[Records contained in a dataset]
Segment Open
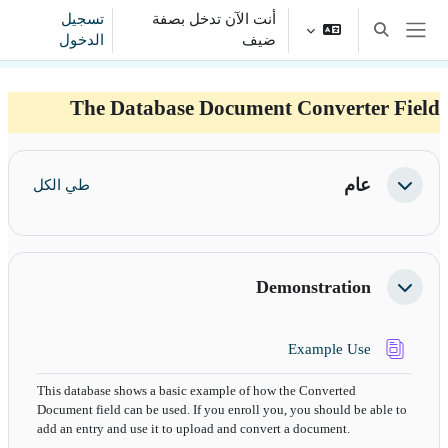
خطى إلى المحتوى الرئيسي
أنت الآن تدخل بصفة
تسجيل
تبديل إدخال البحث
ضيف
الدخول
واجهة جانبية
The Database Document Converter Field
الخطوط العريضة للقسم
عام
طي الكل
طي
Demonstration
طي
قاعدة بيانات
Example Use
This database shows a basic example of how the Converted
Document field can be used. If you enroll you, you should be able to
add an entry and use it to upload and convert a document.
Segment Closed
Segment Open
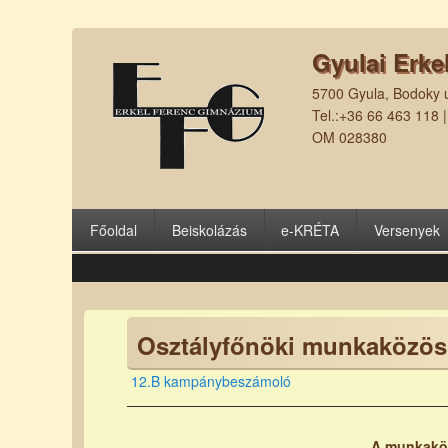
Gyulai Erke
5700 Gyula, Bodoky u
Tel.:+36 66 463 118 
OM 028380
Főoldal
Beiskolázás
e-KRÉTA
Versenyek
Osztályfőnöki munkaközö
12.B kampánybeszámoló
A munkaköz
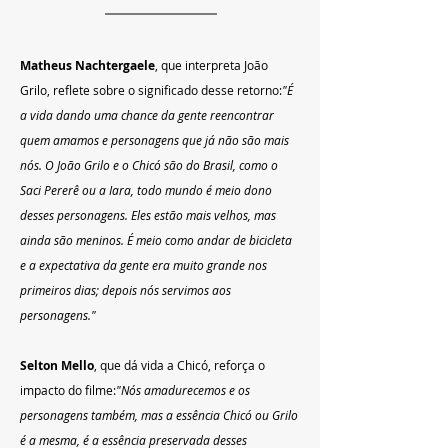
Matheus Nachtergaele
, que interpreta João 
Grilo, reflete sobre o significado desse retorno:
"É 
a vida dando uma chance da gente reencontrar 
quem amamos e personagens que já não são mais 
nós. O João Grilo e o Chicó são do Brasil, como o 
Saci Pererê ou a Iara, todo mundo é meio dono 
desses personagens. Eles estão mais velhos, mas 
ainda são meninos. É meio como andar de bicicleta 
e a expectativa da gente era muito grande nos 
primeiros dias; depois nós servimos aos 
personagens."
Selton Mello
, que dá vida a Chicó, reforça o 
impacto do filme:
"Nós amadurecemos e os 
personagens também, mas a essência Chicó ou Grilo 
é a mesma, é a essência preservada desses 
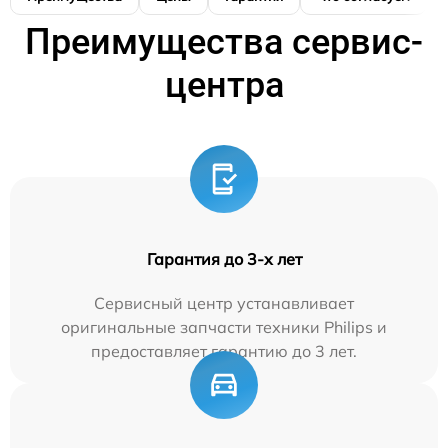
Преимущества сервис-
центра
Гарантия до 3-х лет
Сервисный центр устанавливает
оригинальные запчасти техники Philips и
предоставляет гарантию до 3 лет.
Segment Closed
Return, unchanged, the run of lines above that opens with the line containing "Example Use" and closes with the line containing "add an entry". Include both.

Example Use
This database shows a basic example of how the Converted
Document field can be used. If you enroll you, you should be able to
add an entry and use it to upload and convert a document.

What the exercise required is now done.